MON-918 Familial Paraganglioma: Familiar Case Report

Abstract

Introduction: Pheochromocytomas and Paragangliomas (PGL) are rare tumors originating from chromaffin cells. They may be sporadic or associated with familial inherited genetic syndromes around 50-80%. There are several PGL syndromes, the most common being PGL 1 (SDHD mutations), PGL 2 (SDHAF), PGL 3 (SDHC), PGL 4 (SDHB), PGL 5 (SDHA), PGL 6 (SLC25A11) and PGL 7 (DLST). SDHB mutations generate a higher probability of malignant PGL, as well as risk of renal, GIST and pituitary neoplasms. We report the case of a patient with a positive family history for the autosomal dominant SDHB mutation.Clinical cases: FZR, male, 19 years old, history of headache, sweating, palpitations, and sudden onset tremors associated with hypertensive peaks. Physical examination: Blood Pressure 140x90mmHg lying down, 110x70 standing up. Performed examinations, of which altered, showed: Plasma metanephrines: 82 pg/mL (RV <65), Plasma normetanephrines: 1.488pg/mL (VR <196), Urinary Catecholamines: 1.784mcg/24h (RV: 80-500), Abdomen Resonance showed an expansive, solid, heterogeneous abdomen mass in posterior contact with the left psoas muscle, medial with the aorta, and lateral with jejunum loops, measuring 7x3.5 cm.

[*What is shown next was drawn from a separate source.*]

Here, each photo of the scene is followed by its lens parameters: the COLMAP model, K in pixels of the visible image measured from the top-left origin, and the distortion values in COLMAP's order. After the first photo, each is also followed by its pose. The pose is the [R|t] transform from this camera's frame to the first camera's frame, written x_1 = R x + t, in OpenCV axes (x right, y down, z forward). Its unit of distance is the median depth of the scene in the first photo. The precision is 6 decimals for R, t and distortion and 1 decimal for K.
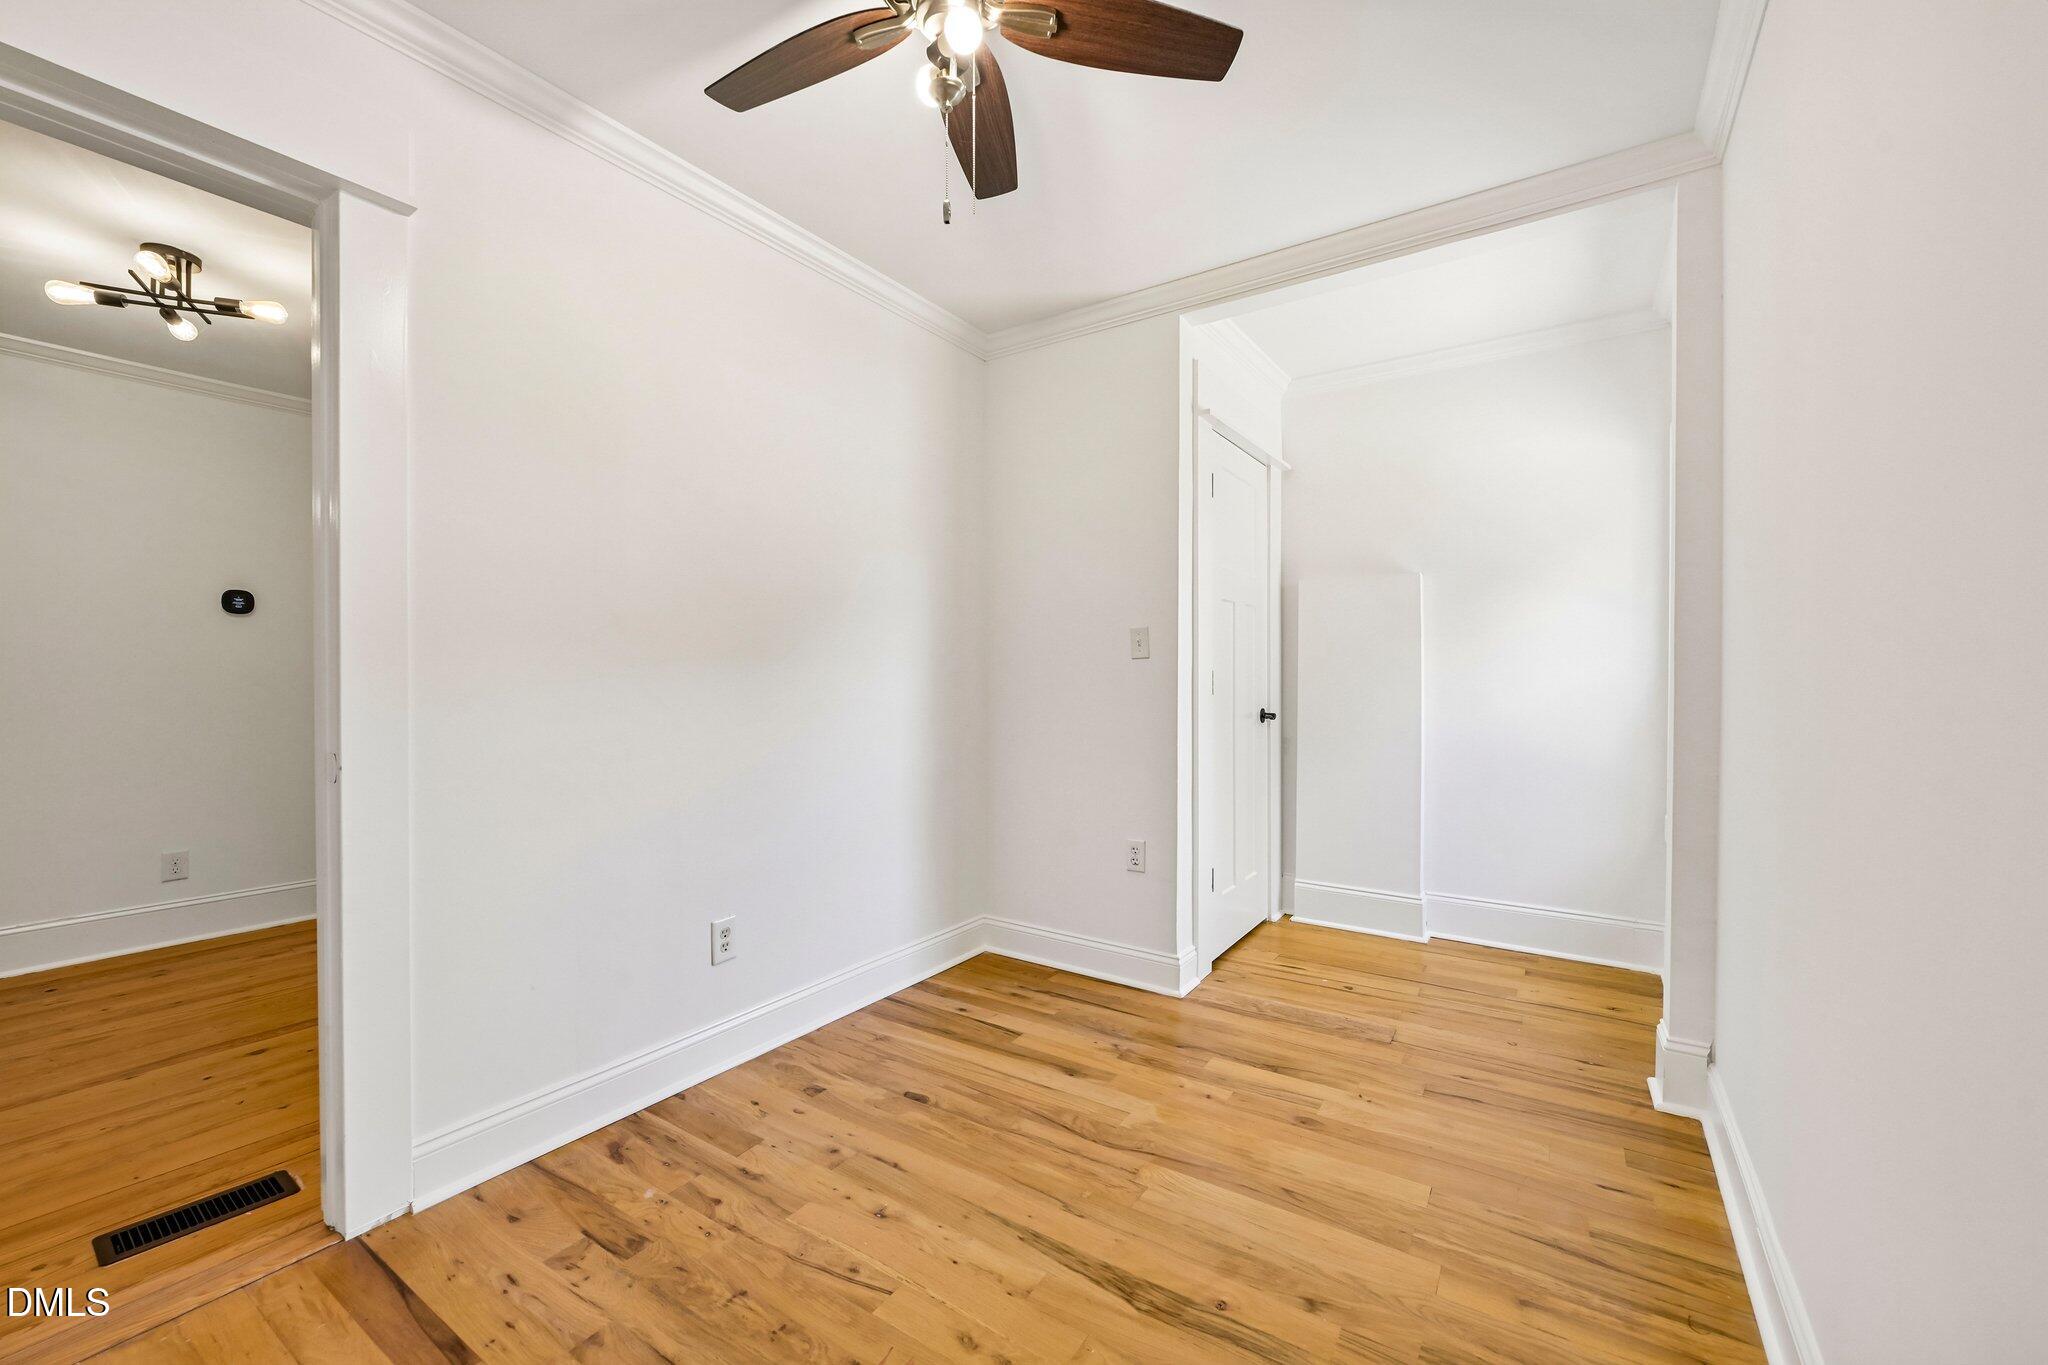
lens RADIAL K [[810.6, 0, 1023.4], [0, 810.6, 683.5], [0, 0, 1]] dist [-0.000565, -0.000181]
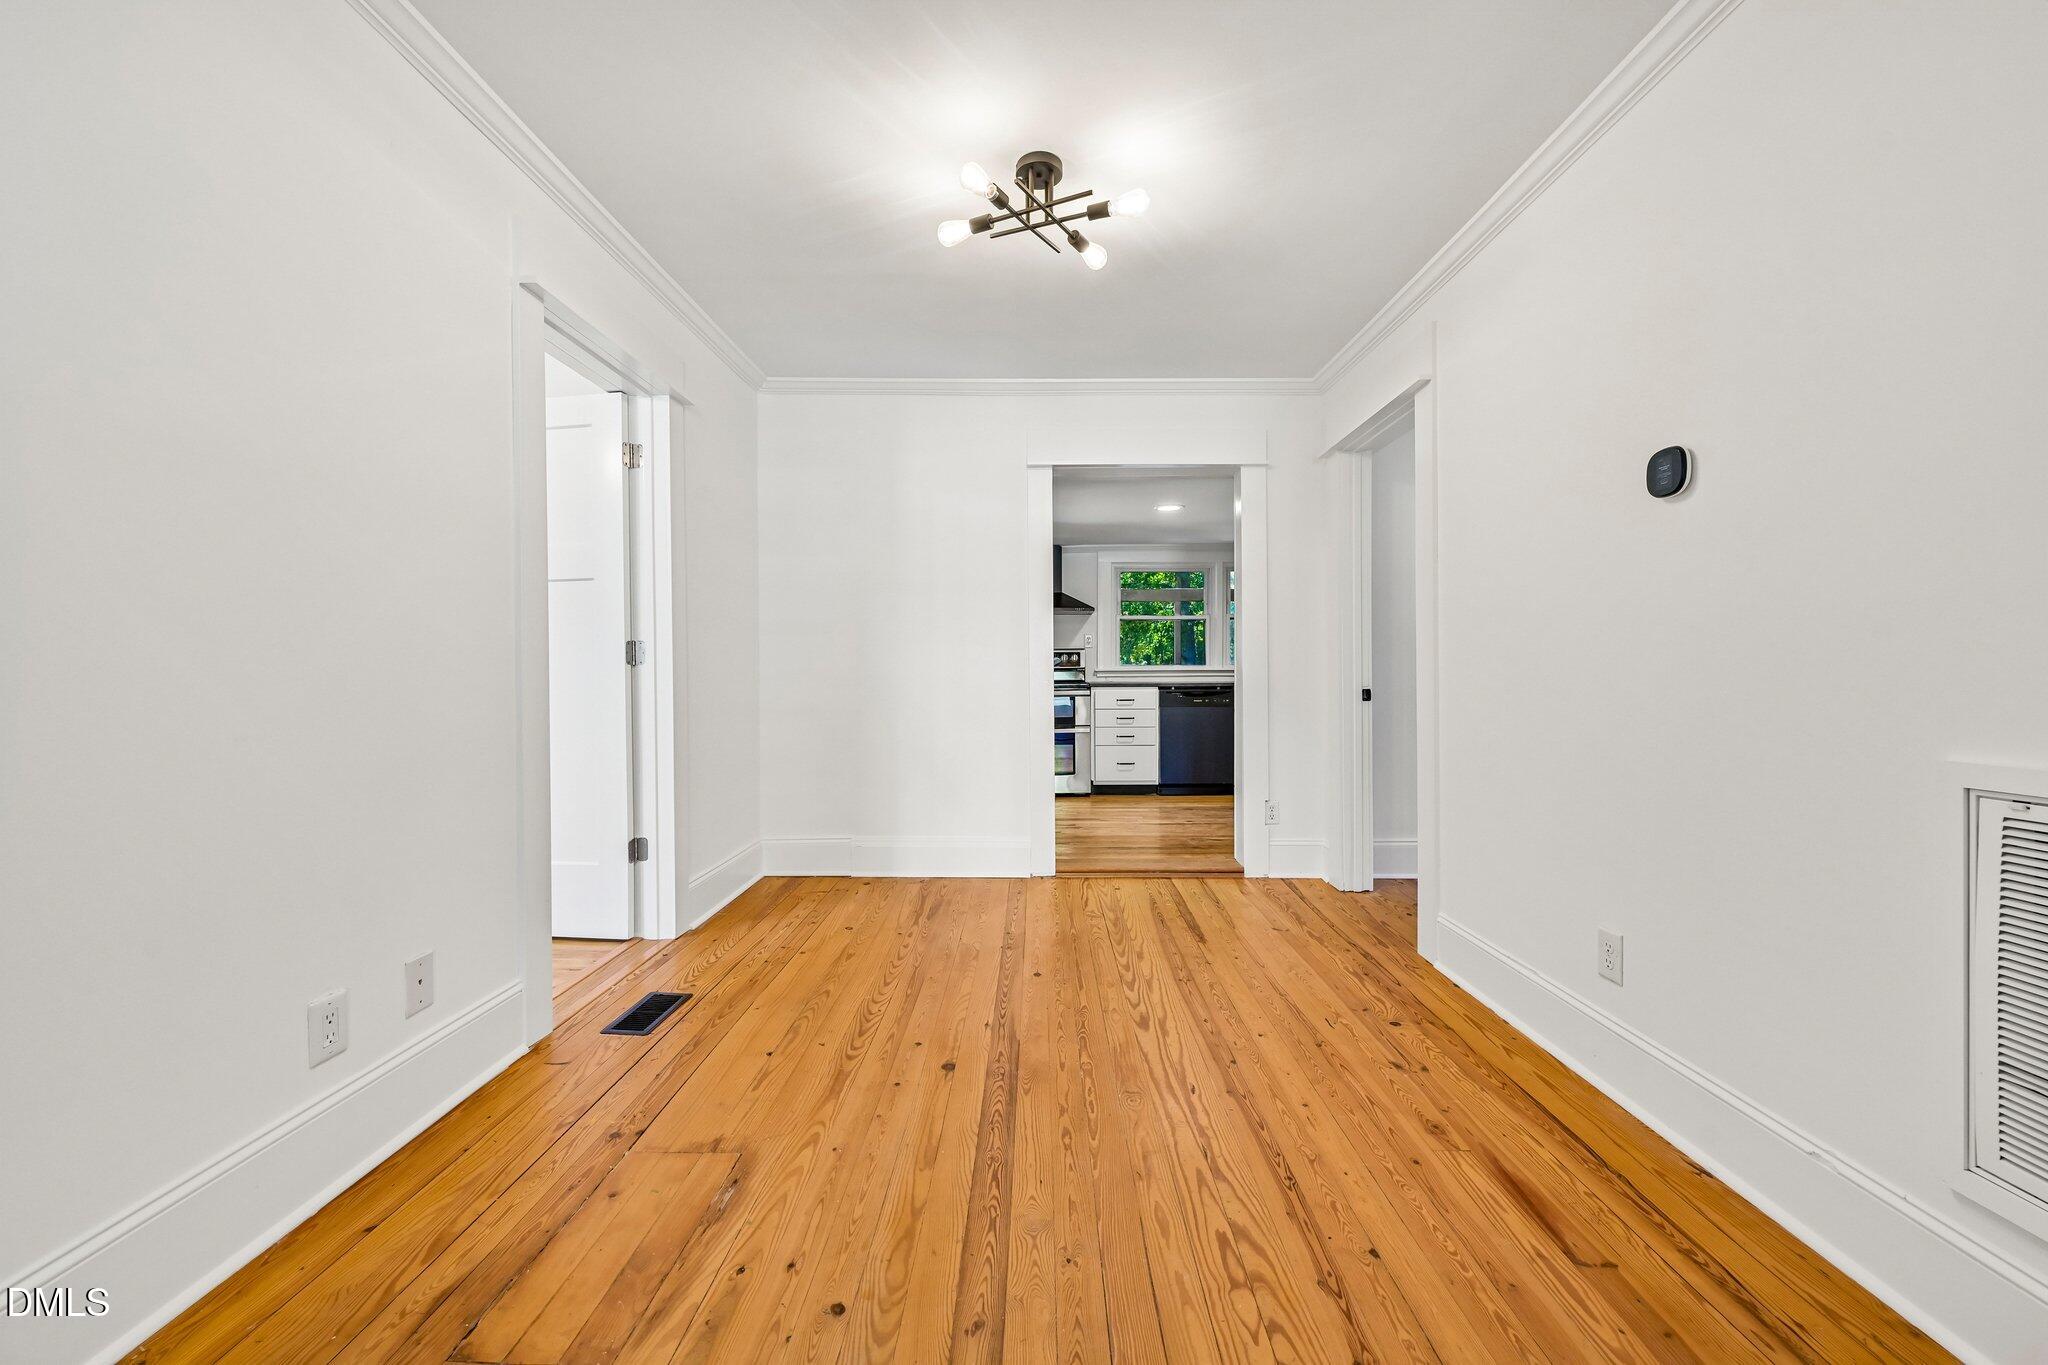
lens RADIAL K [[810.6, 0, 1030.1], [0, 810.6, 681.9], [0, 0, 1]] dist [-0.000565, -0.000181]
pose [[-0.831418, 0.005289, -0.555623, -0.468753], [-0.004494, 0.999858, 0.016243, 0.027757], [0.555630, 0.016002, -0.831276, 1.525460]]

MIBG scintigraphy: abnormal uptake in left kidney. Family history: uncle diagnosed with cervical paraganglioma with cervical lymph node metastasis, gastric GIST and PCR genetic sequencing identifying mutation in SDHB (Q.137 G > T in exon 2). Asymptomatic second cousin with positive genetic analysis for the same mutation and another deceased first cousin diagnosed with pheochromocytoma with bone metastasis. He underwent tumor resection that identified retroperitoneal paraganglioma with 10% KI67, Protein S-100, Chromogranin-A and Synaptophysin positive. Carried out PCR genetic analysis that identified the same Q.137 G > T mutation in exon 2 of the SDHB gene in heterozygosis.Twenty-six relatives were called for mutation research, of which 5 positive for the SDHB mutation, until now, including the patient’s mother and twin brother, both already investigating related diseases.We await new family members and, subsequently, the result of the mutation analysis to continue the clinical and laboratory follow-up of this family.Conclusion: Although rare, this condition should be remembered as a differential diagnosis of diseases with such clinical symptoms and, once characterized, investigate possible associations with genetic syndromes.